The RACA Institute, in cooperation with a number of farmer organizations and NGOs in North Sumatra, the Working Group of National Independent Farmers and the Jakarta Legal Aid Institute, has published a book to campaign against the bill.

"We cannot accept the plantation bill," Ivan Valentina Ageng, a senior official at the RACA Institute, told The Jakarta Post on Friday.

Ivan said the bill would just benefit large-scale plantation firms. "The bill allows plantation companies to occupy land and convert forest areas into monoculture plantations without any limits, as long it is seen as not going against national interests."

The bill also allows plantation companies to take out concessions of up to 30 years.

"Plantation companies would not be land users but practically owners if they were given the right to use the land for 30 years," Ivan said.

He said another problem with the bill was that it encouraged farmer to share their land with plantation companies.

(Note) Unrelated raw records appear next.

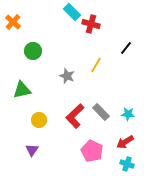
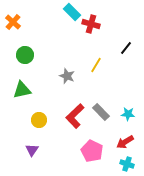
green circle: moved 8 px left, 4 px down
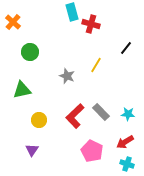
cyan rectangle: rotated 30 degrees clockwise
green circle: moved 5 px right, 3 px up
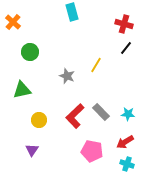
red cross: moved 33 px right
pink pentagon: rotated 15 degrees counterclockwise
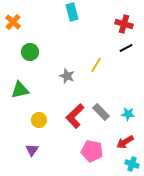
black line: rotated 24 degrees clockwise
green triangle: moved 2 px left
cyan cross: moved 5 px right
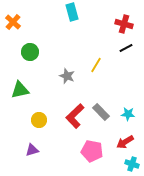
purple triangle: rotated 40 degrees clockwise
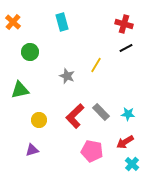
cyan rectangle: moved 10 px left, 10 px down
cyan cross: rotated 24 degrees clockwise
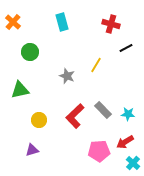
red cross: moved 13 px left
gray rectangle: moved 2 px right, 2 px up
pink pentagon: moved 7 px right; rotated 15 degrees counterclockwise
cyan cross: moved 1 px right, 1 px up
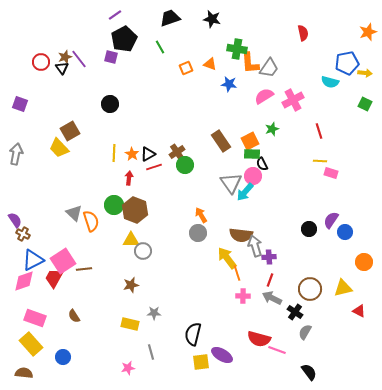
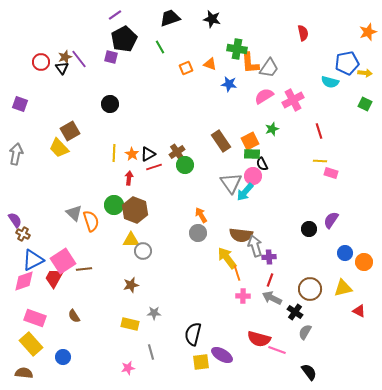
blue circle at (345, 232): moved 21 px down
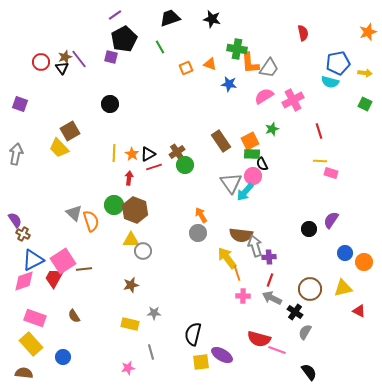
blue pentagon at (347, 63): moved 9 px left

"The bill wants to kill off the low-income farmers," he said.

The bill also opens the possibility of monopolies, as it would allow plantation companies to run the business from the upstream to the downstream, he said.

Ivan said RACA opposed the bill because it encouraged the authorities to give concessions to plantation companies to convert forest areas into plantations, continuing the exploitation of the country's forests and farmers' dependence on capital owners.

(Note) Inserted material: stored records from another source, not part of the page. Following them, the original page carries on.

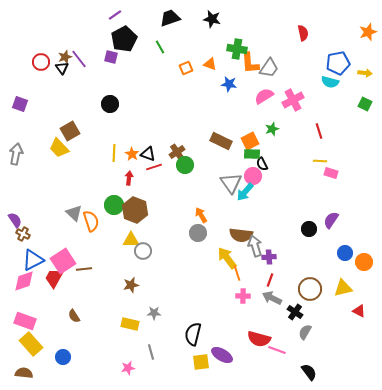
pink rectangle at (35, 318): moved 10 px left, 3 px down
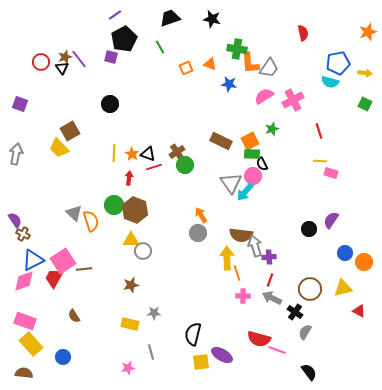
yellow arrow at (227, 258): rotated 35 degrees clockwise
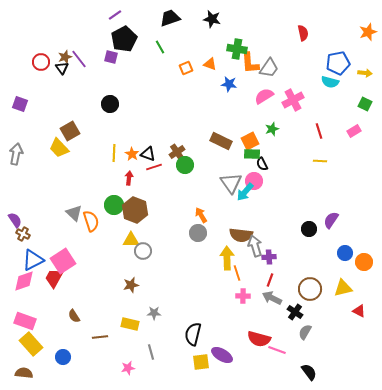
pink rectangle at (331, 173): moved 23 px right, 42 px up; rotated 48 degrees counterclockwise
pink circle at (253, 176): moved 1 px right, 5 px down
brown line at (84, 269): moved 16 px right, 68 px down
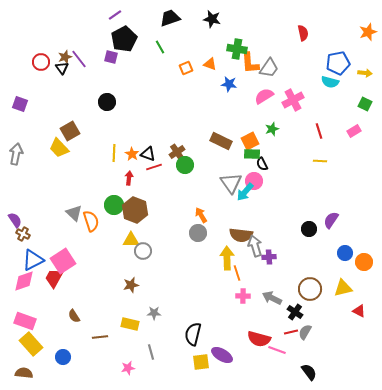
black circle at (110, 104): moved 3 px left, 2 px up
red line at (270, 280): moved 21 px right, 52 px down; rotated 56 degrees clockwise
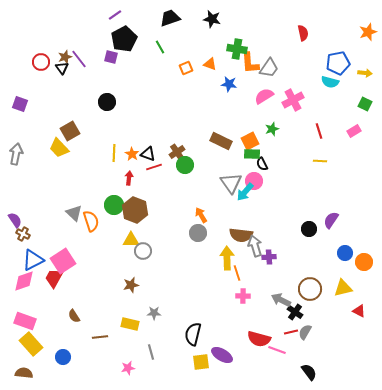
gray arrow at (272, 298): moved 9 px right, 2 px down
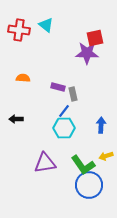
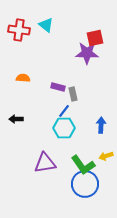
blue circle: moved 4 px left, 1 px up
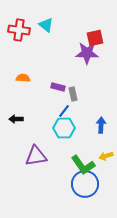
purple triangle: moved 9 px left, 7 px up
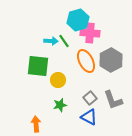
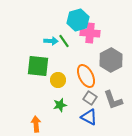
orange ellipse: moved 15 px down
gray square: rotated 16 degrees counterclockwise
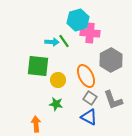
cyan arrow: moved 1 px right, 1 px down
green star: moved 4 px left, 1 px up; rotated 24 degrees clockwise
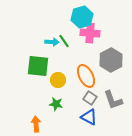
cyan hexagon: moved 4 px right, 3 px up
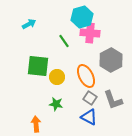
cyan arrow: moved 23 px left, 18 px up; rotated 32 degrees counterclockwise
yellow circle: moved 1 px left, 3 px up
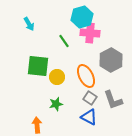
cyan arrow: rotated 88 degrees clockwise
green star: rotated 24 degrees counterclockwise
orange arrow: moved 1 px right, 1 px down
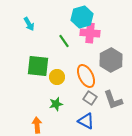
blue triangle: moved 3 px left, 4 px down
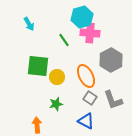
green line: moved 1 px up
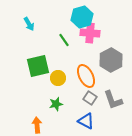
green square: rotated 20 degrees counterclockwise
yellow circle: moved 1 px right, 1 px down
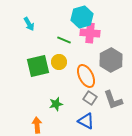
green line: rotated 32 degrees counterclockwise
yellow circle: moved 1 px right, 16 px up
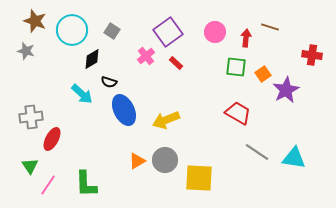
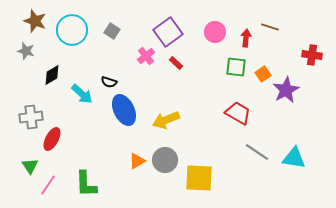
black diamond: moved 40 px left, 16 px down
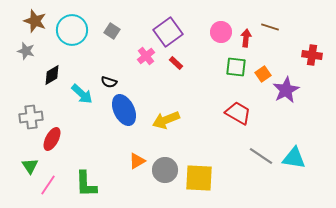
pink circle: moved 6 px right
gray line: moved 4 px right, 4 px down
gray circle: moved 10 px down
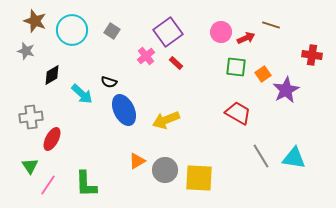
brown line: moved 1 px right, 2 px up
red arrow: rotated 60 degrees clockwise
gray line: rotated 25 degrees clockwise
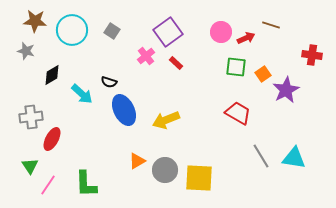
brown star: rotated 15 degrees counterclockwise
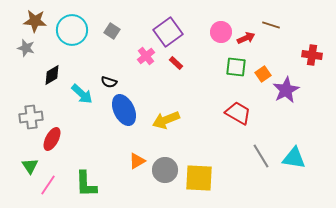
gray star: moved 3 px up
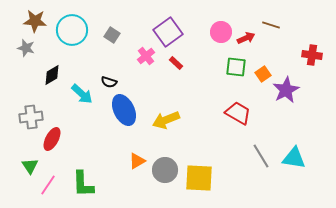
gray square: moved 4 px down
green L-shape: moved 3 px left
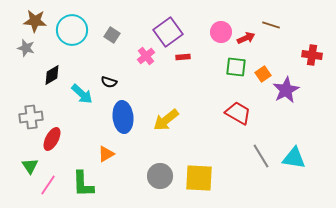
red rectangle: moved 7 px right, 6 px up; rotated 48 degrees counterclockwise
blue ellipse: moved 1 px left, 7 px down; rotated 20 degrees clockwise
yellow arrow: rotated 16 degrees counterclockwise
orange triangle: moved 31 px left, 7 px up
gray circle: moved 5 px left, 6 px down
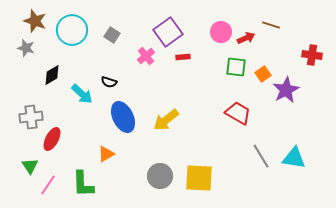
brown star: rotated 15 degrees clockwise
blue ellipse: rotated 20 degrees counterclockwise
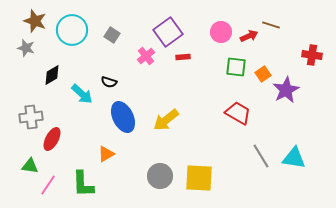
red arrow: moved 3 px right, 2 px up
green triangle: rotated 48 degrees counterclockwise
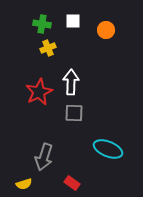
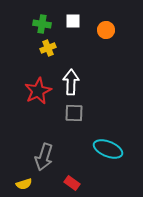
red star: moved 1 px left, 1 px up
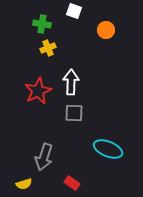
white square: moved 1 px right, 10 px up; rotated 21 degrees clockwise
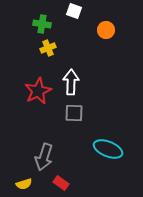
red rectangle: moved 11 px left
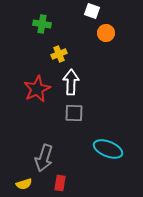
white square: moved 18 px right
orange circle: moved 3 px down
yellow cross: moved 11 px right, 6 px down
red star: moved 1 px left, 2 px up
gray arrow: moved 1 px down
red rectangle: moved 1 px left; rotated 63 degrees clockwise
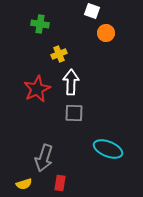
green cross: moved 2 px left
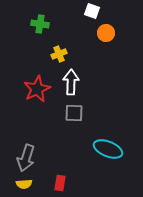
gray arrow: moved 18 px left
yellow semicircle: rotated 14 degrees clockwise
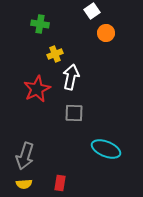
white square: rotated 35 degrees clockwise
yellow cross: moved 4 px left
white arrow: moved 5 px up; rotated 10 degrees clockwise
cyan ellipse: moved 2 px left
gray arrow: moved 1 px left, 2 px up
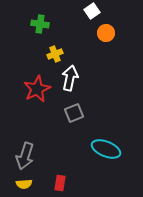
white arrow: moved 1 px left, 1 px down
gray square: rotated 24 degrees counterclockwise
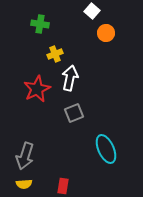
white square: rotated 14 degrees counterclockwise
cyan ellipse: rotated 44 degrees clockwise
red rectangle: moved 3 px right, 3 px down
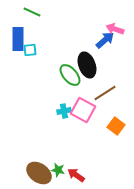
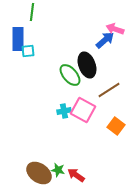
green line: rotated 72 degrees clockwise
cyan square: moved 2 px left, 1 px down
brown line: moved 4 px right, 3 px up
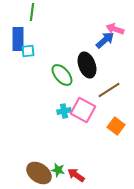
green ellipse: moved 8 px left
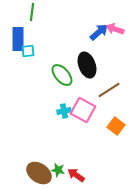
blue arrow: moved 6 px left, 8 px up
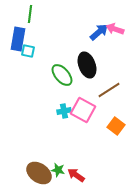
green line: moved 2 px left, 2 px down
blue rectangle: rotated 10 degrees clockwise
cyan square: rotated 16 degrees clockwise
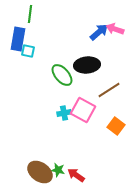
black ellipse: rotated 75 degrees counterclockwise
cyan cross: moved 2 px down
brown ellipse: moved 1 px right, 1 px up
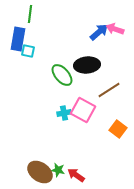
orange square: moved 2 px right, 3 px down
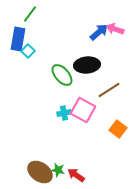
green line: rotated 30 degrees clockwise
cyan square: rotated 32 degrees clockwise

"The bill is a threat to forests across the country," he said, pointing out that the bill did not require plantation owners to finance reforestation programs.

He said it would better for the government to review all of the regulations and laws related to agrarian and natural resources, rather than to create a new plantation law.

A number of NGOs and other organizations have actively campaigned against different bills that would give large companies a greater role in business.

The plantation bill and another bill on water resources were drafted by the House of Representatives.

Meanwhile, I Made Urip, a member of House Commission III for plantations, agriculture and fisheries said his commission would continue reading the bill despite the criticism of the NGOs.

"We are trying to regulate the plantation business and allow the fair participation of large and small private companies and state-owned enterprises," he said.

He said, for example, that the bill obliged large firms to allocate a small portion of their land to small-scale farmers.

Large companies will also have to implement community development programs to help local people run their own businesses, he said.

The legislator said the House would send the plantation bill to the government immediately so they could both begin deliberating the bill during the next session.